Translate this sentence from the commentary on public spending cuts below into Spanish: "As centre-left economist Will Hutton expressed on the BBC News this evening, this would mean the biggest and most draconian cut to public expenditure in over a century; more severe than the austerity measures imposed in Spain, Ireland and Iceland, and even more fiscally brutal than the seismic state devastation wreaked across Greece and Cyprus, which has basically paralysed those nations and reduced them to the status of sub-nation states/democratically neutered kleptocracies."

* **Source document**
● ● ● ● ● ● ●

As centre-left economist Will Hutton expressed on the BBC News this evening, this would mean the biggest and most draconian cut to public expenditure in over a century; more severe than the austerity measures imposed in Spain, Ireland and Iceland, and even more fiscally brutal than the seismic state devastation wreaked across Greece and Cyprus, which has basically paralysed those nations and reduced them to the status of sub-nation states/democratically neutered kleptocracies. For any thinking this writer’s use of the term ‘psychopathic’ to describe the evident mind-state of the Chancellor is a touch hyperbolic, he is left with no other conclusion given the rapacious and unapologetically vicious extremes Osborne is prepared to go to in order to pursue his ultra-Thatcherite ‘ideology’: this ultra-privileged individual displays absolutely no sense of contrition, empathy or compassion for the millions his policies are poised to make chronically destitute, and in that sense, clearly shows the classic hallmarks of a psychopathic personality –in addition to this, by giving the poorest in society absolutely no room for manoeuvre under his swingeing guillotine at the Exchequer, and so effectively ‘socially cleansing’ entire sections of our populace, Osborne is also demonstrably of a fascist mindset, as well as a psychopathic mentality (the two almost always going together of course).

As this writer predicted way back in June 2010 in his polemic to EV, Osborne et al have one primary political aim, the destruction of the welfare state; and this is now within their grasps because their relentless campaign of stigmatisation against the unemployed as uniform “scroungers” –even at a time of high unemployment and economic paralysis– has, with the assistance of the right-wing tabloid press, been efficacious in finally obliterating any vestiges of pro-welfare consensus left in this country (another reason why the common pro-universalism argument made from various political factions from the centre-right all the way through to the Far Left is now obviously void, since maintaining universalism has done absolutely nothing to promote public support for benefits –on the contrary, it has reigned over a period in our political history during which the welfare state has never been more vilified and demonised, and is now so unpopular that the ‘benefits’ it provides are now taboos, effectively dockets to stigmatisation and below subsistence level poverty).

● ● ● ● ● ● ●

* **Raw records**

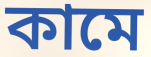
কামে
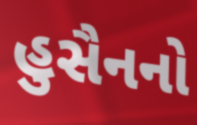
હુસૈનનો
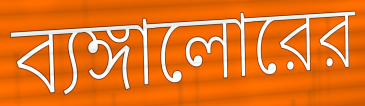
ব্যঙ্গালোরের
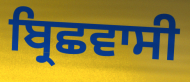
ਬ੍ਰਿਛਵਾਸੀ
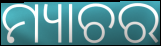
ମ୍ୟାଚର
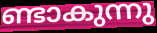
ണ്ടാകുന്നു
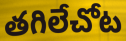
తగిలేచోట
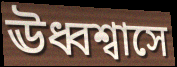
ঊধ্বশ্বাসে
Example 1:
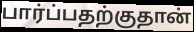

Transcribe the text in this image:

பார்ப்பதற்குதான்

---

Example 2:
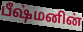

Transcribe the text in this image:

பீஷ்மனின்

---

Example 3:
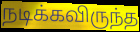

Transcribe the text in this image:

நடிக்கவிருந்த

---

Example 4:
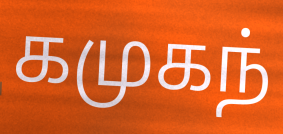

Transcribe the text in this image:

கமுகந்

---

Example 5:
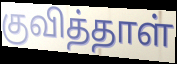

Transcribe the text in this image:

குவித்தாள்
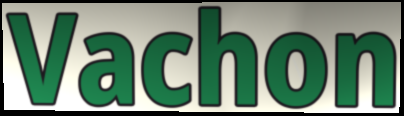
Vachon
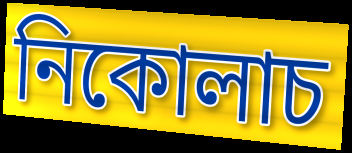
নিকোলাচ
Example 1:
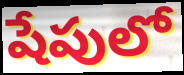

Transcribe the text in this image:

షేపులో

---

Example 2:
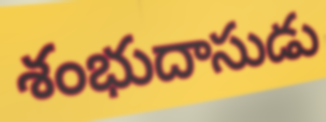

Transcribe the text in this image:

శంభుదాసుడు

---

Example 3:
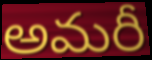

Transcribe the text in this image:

● ● ● ● ● ● ●

* **Output for this task**
Como expresó esta noche en BBC News el economista de centroizquierda Will Hutton, esto supondría el mayor y más draconiano recorte del gasto público en más de un siglo; más severo que las medidas de austeridad impuestas en España, Irlanda e Islandia, e incluso más brutal en lo fiscal que la sísmica devastación estatal causada en Grecia y Chipre, que básicamente ha paralizado a esas naciones y las ha reducido a la condición de subestados nacionales/cleptocracias democráticamente castradas.